As soon as you tell some child, or anyone actually, no don't touch that, you've done the first step in bringing curiosity above doing what you asked.
You need to educate.
Blaming the gun or the manufacturer makes as much sense as blaming the Car manufacturer for making a car too comfortable that you fell asleep driving and killed somebody because of it.
Hundreds of kids are harmed and/or killed by sex offenders, so are they going to try and outlaw SEX? I don't think so.
As to a solution; EDUCATION. It won't cure them all but it will slow the spread.
"We do not have reason to believe the child had the weapon in her hands at the time of her death," Flathead County Detective Cmdr. Jeanne Landis said, referring to Korbyn Eva May Williams.
So far this is going as I expected--Not a toddler tragically getting a gun, an adult pulling the trigger that killed the toddler.
I see a danger to over-reaction to the Dwayne Smail incident. I would imagine that many of the people in rural areas might not hear much of the local gun-related news coming out of the big cities. Most of the mundane reports of burglaries and back alley murders do not make national news but there are lessons to draw from them. For example, the District of Columbia, which is close enough for me to pick up radio reports of politicians and pundits hand wringing about crime running rampant, has a handgun and rifle ban that is now being challenged. If the Supreme Court judges that the citizens of DC have no applicable 2nd Amendment rights because guns in private hands are not regulated enough to function as militia, it will pretty much lock in the crime rate in DC. It will also be permission for other cities to follow suit. There are consequences to this. Cities that vote to ban guns (because of the likes of Dwayne Smail), need to also consider what life will be like after law-abiding citizens no longer have them.

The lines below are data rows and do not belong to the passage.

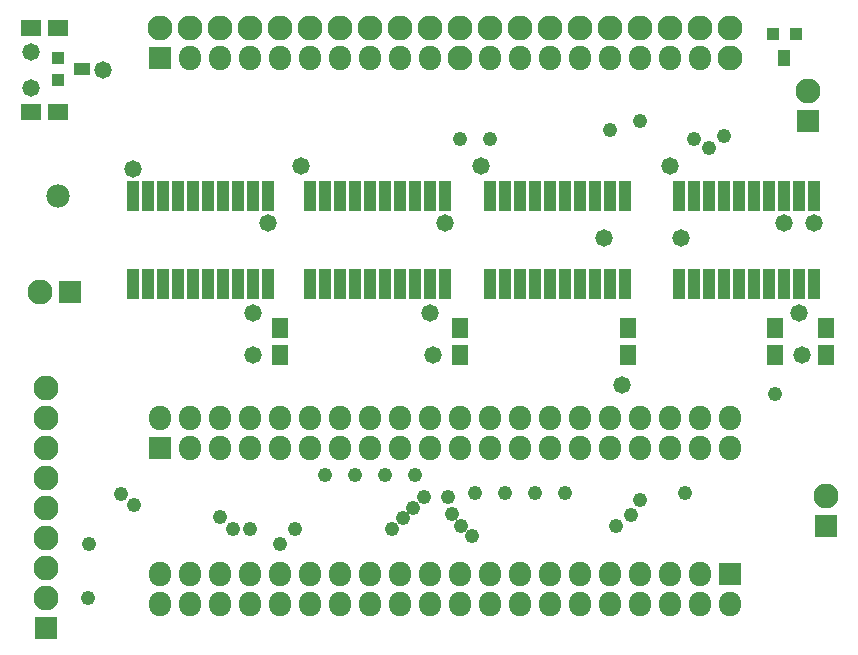
<source format=gts>
%FSLAX23Y23*%
%MOIN*%
G70*
G01*
G75*
%ADD10R,0.060X0.050*%
%ADD11R,0.050X0.060*%
%ADD12R,0.036X0.050*%
%ADD13R,0.036X0.036*%
%ADD14R,0.050X0.036*%
%ADD15R,0.032X0.095*%
%ADD16C,0.015*%
%ADD17C,0.012*%
%ADD18C,0.010*%
%ADD19C,0.030*%
%ADD20C,0.075*%
%ADD21O,0.065X0.075*%
%ADD22R,0.070X0.070*%
%ADD23R,0.065X0.070*%
%ADD24C,0.070*%
%ADD25C,0.050*%
%ADD26C,0.040*%
%ADD27C,0.008*%
%ADD28C,0.008*%
%ADD29R,0.068X0.058*%
%ADD30R,0.058X0.068*%
%ADD31R,0.044X0.058*%
%ADD32R,0.044X0.044*%
%ADD33R,0.058X0.044*%
%ADD34R,0.040X0.103*%
%ADD35C,0.083*%
%ADD36O,0.073X0.083*%
%ADD37R,0.078X0.078*%
%ADD38R,0.073X0.078*%
%ADD39C,0.078*%
%ADD40C,0.058*%
%ADD41C,0.048*%
D29*
X10180Y9520D02*
D03*
Y9800D02*
D03*
X10270Y9520D02*
D03*
Y9800D02*
D03*
D30*
X12660Y8710D02*
D03*
Y8800D02*
D03*
X12830D02*
D03*
Y8710D02*
D03*
X11010Y8800D02*
D03*
Y8710D02*
D03*
X11610Y8800D02*
D03*
Y8710D02*
D03*
X12170Y8800D02*
D03*
Y8710D02*
D03*
D31*
X12692Y9700D02*
D03*
D32*
X12655Y9780D02*
D03*
X12730D02*
D03*
X10270Y9625D02*
D03*
Y9700D02*
D03*
D33*
X10350Y9662D02*
D03*
D34*
X10970Y9240D02*
D03*
X10920Y9240D02*
D03*
X10870D02*
D03*
X10820Y9240D02*
D03*
X10770Y9240D02*
D03*
X10720Y9240D02*
D03*
X10670Y9240D02*
D03*
X10620D02*
D03*
X10570Y9240D02*
D03*
X10520Y9240D02*
D03*
X10970Y8946D02*
D03*
X10920Y8946D02*
D03*
X10870D02*
D03*
X10820Y8946D02*
D03*
X10770Y8946D02*
D03*
X10720Y8946D02*
D03*
X10670Y8946D02*
D03*
X10620D02*
D03*
X10570Y8946D02*
D03*
X10520Y8946D02*
D03*
X11460Y9240D02*
D03*
X11160Y9240D02*
D03*
X11260Y9240D02*
D03*
X11510D02*
D03*
X11360D02*
D03*
X11410Y9240D02*
D03*
X11310D02*
D03*
X11210Y9240D02*
D03*
X11110Y8946D02*
D03*
X11310Y8946D02*
D03*
X11360Y8946D02*
D03*
X11460D02*
D03*
X11210D02*
D03*
X11160Y8946D02*
D03*
X11410D02*
D03*
X11260Y8946D02*
D03*
X11560Y8946D02*
D03*
X11560Y9240D02*
D03*
X11110Y9240D02*
D03*
X11510Y8946D02*
D03*
X11760Y9240D02*
D03*
X12060Y9240D02*
D03*
X11860D02*
D03*
X11960D02*
D03*
X11810D02*
D03*
X12110D02*
D03*
X11910Y9240D02*
D03*
X12010D02*
D03*
X12010Y8946D02*
D03*
X11860Y8946D02*
D03*
X11910Y8946D02*
D03*
X11760Y8946D02*
D03*
X12110Y8946D02*
D03*
X11960D02*
D03*
X11810D02*
D03*
X12160Y8946D02*
D03*
X11710Y8946D02*
D03*
X12060D02*
D03*
X12160Y9240D02*
D03*
X11710Y9240D02*
D03*
X12490D02*
D03*
X12590D02*
D03*
X12690D02*
D03*
X12740D02*
D03*
X12640Y9240D02*
D03*
X12440Y9240D02*
D03*
X12540Y8946D02*
D03*
X12590Y8946D02*
D03*
X12490D02*
D03*
X12390Y8946D02*
D03*
X12440Y8946D02*
D03*
X12690D02*
D03*
X12390Y9240D02*
D03*
X12640Y8946D02*
D03*
X12540Y9240D02*
D03*
X12340Y8946D02*
D03*
X12790Y8946D02*
D03*
X12790Y9240D02*
D03*
X12340Y9240D02*
D03*
X12740Y8946D02*
D03*
D35*
X11810Y9800D02*
D03*
X11910Y9800D02*
D03*
X11710D02*
D03*
X11310Y9800D02*
D03*
X11210Y9800D02*
D03*
X11010D02*
D03*
X10910Y9800D02*
D03*
X10810Y9800D02*
D03*
X10710Y9800D02*
D03*
X10610D02*
D03*
X11110D02*
D03*
X11410D02*
D03*
X11510D02*
D03*
X12310D02*
D03*
X12210Y9800D02*
D03*
X12010Y9800D02*
D03*
X12110D02*
D03*
X11610Y9700D02*
D03*
Y9800D02*
D03*
X12410D02*
D03*
X12510Y9700D02*
D03*
Y9800D02*
D03*
X12770Y9590D02*
D03*
X12830Y8240D02*
D03*
X10210Y8920D02*
D03*
X10230Y8400D02*
D03*
Y8300D02*
D03*
Y7900D02*
D03*
Y8000D02*
D03*
Y8200D02*
D03*
Y8100D02*
D03*
Y8500D02*
D03*
Y8600D02*
D03*
D36*
X11310Y9700D02*
D03*
X11210D02*
D03*
X10710D02*
D03*
X10810D02*
D03*
X10910D02*
D03*
X11010D02*
D03*
X11110D02*
D03*
X11410D02*
D03*
X11510D02*
D03*
X12310D02*
D03*
X12210D02*
D03*
X11710D02*
D03*
X11810D02*
D03*
X11910D02*
D03*
X12010D02*
D03*
X12110D02*
D03*
X12410D02*
D03*
Y7880D02*
D03*
Y7980D02*
D03*
X12310Y7880D02*
D03*
X12310Y7980D02*
D03*
X12210D02*
D03*
Y7880D02*
D03*
X11010D02*
D03*
X11310Y8400D02*
D03*
Y8500D02*
D03*
X11210Y8400D02*
D03*
Y8500D02*
D03*
X10710Y8400D02*
D03*
X10810D02*
D03*
X10910D02*
D03*
X11010D02*
D03*
Y8500D02*
D03*
X10910D02*
D03*
X10810D02*
D03*
X10710D02*
D03*
X10610D02*
D03*
X11110Y8400D02*
D03*
Y8500D02*
D03*
X11410Y8400D02*
D03*
Y8500D02*
D03*
X11510Y8400D02*
D03*
Y8500D02*
D03*
X12310Y8400D02*
D03*
Y8500D02*
D03*
X12210Y8400D02*
D03*
Y8500D02*
D03*
X11710Y8400D02*
D03*
X11810D02*
D03*
X11910D02*
D03*
X12010D02*
D03*
Y8500D02*
D03*
X11910D02*
D03*
X11810D02*
D03*
X11710D02*
D03*
X11610D02*
D03*
X12110Y8400D02*
D03*
Y8500D02*
D03*
X12410Y8400D02*
D03*
Y8500D02*
D03*
X12510Y8400D02*
D03*
Y8500D02*
D03*
X11610Y8400D02*
D03*
X11810Y7980D02*
D03*
X12110Y7880D02*
D03*
X12010D02*
D03*
X11910Y7980D02*
D03*
X12110D02*
D03*
X11910Y7880D02*
D03*
X12010Y7980D02*
D03*
X11810Y7880D02*
D03*
X11210Y7980D02*
D03*
X11010D02*
D03*
X11310D02*
D03*
X11310Y7880D02*
D03*
X11110Y7980D02*
D03*
Y7880D02*
D03*
X11210D02*
D03*
X12510D02*
D03*
X11510Y7980D02*
D03*
X10610Y7880D02*
D03*
Y7980D02*
D03*
X10710Y7880D02*
D03*
Y7980D02*
D03*
X11510Y7880D02*
D03*
X11410D02*
D03*
X11410Y7980D02*
D03*
X10910Y7880D02*
D03*
Y7980D02*
D03*
X10810Y7880D02*
D03*
Y7980D02*
D03*
X11610Y7880D02*
D03*
Y7980D02*
D03*
X11710Y7880D02*
D03*
Y7980D02*
D03*
D37*
X10610Y9700D02*
D03*
X12770Y9490D02*
D03*
X12830Y8140D02*
D03*
X10310Y8920D02*
D03*
X10230Y7800D02*
D03*
D38*
X10610Y8400D02*
D03*
X12510Y7980D02*
D03*
D39*
X10270Y9240D02*
D03*
D40*
X10520Y9330D02*
D03*
X10970Y9150D02*
D03*
X10920Y8850D02*
D03*
X11510D02*
D03*
X11560Y9150D02*
D03*
X11080Y9340D02*
D03*
X11680D02*
D03*
X12310D02*
D03*
X12690Y9150D02*
D03*
X12790D02*
D03*
X12740Y8850D02*
D03*
X10920Y8710D02*
D03*
X11520D02*
D03*
X12150Y8610D02*
D03*
X12750Y8710D02*
D03*
X10420Y9660D02*
D03*
X10180Y9720D02*
D03*
Y9600D02*
D03*
X12349Y9100D02*
D03*
X12090D02*
D03*
D41*
X10480Y8245D02*
D03*
X11490Y8235D02*
D03*
X11570D02*
D03*
X12210Y8225D02*
D03*
X11585Y8180D02*
D03*
X11455Y8200D02*
D03*
X10525Y8210D02*
D03*
X12660Y8580D02*
D03*
X12180Y8175D02*
D03*
X11615Y8140D02*
D03*
X11420Y8165D02*
D03*
X10810Y8170D02*
D03*
X10855Y8130D02*
D03*
X11385D02*
D03*
X11650Y8105D02*
D03*
X12132Y8138D02*
D03*
X11010Y8080D02*
D03*
X10375D02*
D03*
X10370Y7900D02*
D03*
X12360Y8250D02*
D03*
X11960D02*
D03*
X11860D02*
D03*
X11760D02*
D03*
X11660D02*
D03*
X11460Y8310D02*
D03*
X11360D02*
D03*
X11260D02*
D03*
X10910Y8130D02*
D03*
X11060D02*
D03*
X11160Y8310D02*
D03*
X11610Y9430D02*
D03*
X12440Y9400D02*
D03*
X11710Y9430D02*
D03*
X12390D02*
D03*
X12110Y9460D02*
D03*
X12490Y9440D02*
D03*
X12210Y9490D02*
D03*
M02*

</source>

In DC, the burglars know (1) there are no guns in the homes of the law abiding (except possibly for unloaded, disassembled shotguns) (2) there is plenty of fear and mistrust to call the police for protection, and (3) there is plenty of tolerance for crime, and (4) the jails are pretty full [http://archive.gao.gov/f0102/150574.pdf]. Those who don’t believe that gun bans are a slippery slope into urban decay should drive into DC during rush hour. They will notice the flow is almost entirely one way. The commuters from the suburbs do not have enough tolerance for that level of crime and disorder to live and vote in the city. Many of the city residents get disgusted and vote one last time with their feet. What is left is a city with more tolerance for crime and a more liberal attitude in dealing with it. It is locked in its own folly, a pit surrounded by a very slippery slope.

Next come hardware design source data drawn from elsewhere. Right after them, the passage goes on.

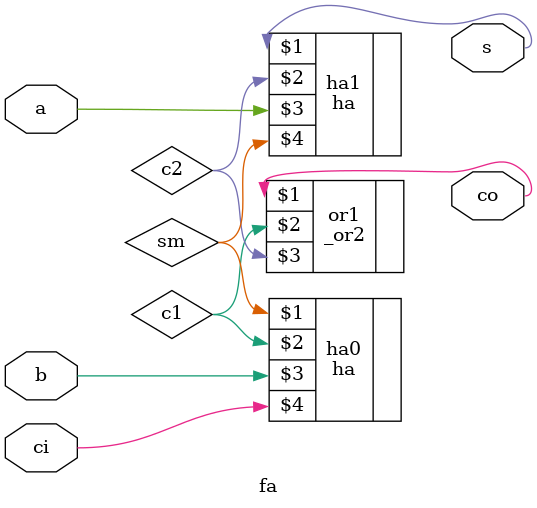
<source format=v>
module fa(s, co, a, b, ci);		//full adder
	input a, b, ci;
	output s, co;
	
	ha ha0(sm, c1, b, ci);		//sm = b'ci + bci'		c1 = bci
	ha ha1(s, c2, a, sm);		//s = a xor b xor ci		c2 = a(b xor ci)
	_or2 or1(co, c1, c2);		//co = a(b xor ci) + bci
	
endmodule
</source>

Sutton’s essay on the arguments and his links about the interpretation of the 2nd Amendment were fascinating. If the Supreme Court rules in favor of laws such as the DC gun ban, it may very well be based on their judgement of the original intent of the writers. Maybe guns in private hands are not sufficiently regulated to justify the right on that basis. As a conservative, I hope this will not be the decision, but I would have to accept this as a consequence of having a court that uses a sensible methodology for interpreting laws rather than making them. If this happens, then short of a Giulianian [http://www.nyc.gov/html/records/rwg/html/bio.html] police state, a re-write of the 2nd Amendment may be the cost effective way to keep cities from becoming and remaining the safest place for criminals to work.
Sutton, this is the first time I've read one of your articles, and I thought you did a nice job (BTW, I live in Ravalli county and I wasn't offended).

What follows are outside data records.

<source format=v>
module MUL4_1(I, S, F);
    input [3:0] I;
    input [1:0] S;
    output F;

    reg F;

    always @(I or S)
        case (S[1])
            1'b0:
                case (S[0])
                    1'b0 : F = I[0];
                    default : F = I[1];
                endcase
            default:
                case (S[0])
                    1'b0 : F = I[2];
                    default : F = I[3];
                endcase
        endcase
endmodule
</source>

In particular though, I want to thank you for responding to the comments in such a thoughtful and polite way. That's actually quite rare. Congratulations and keep it up.
I'm a gun owner, reloader, and own several guns, have owned them since the 70s. I'm trying too figure out what this lunk head was doing leaving the gun out in the open next too him and the child while sleeping. I could not go to sleep in that situation, the gun gets put up in a safe place, then I sleep, Punish the dunce, not me.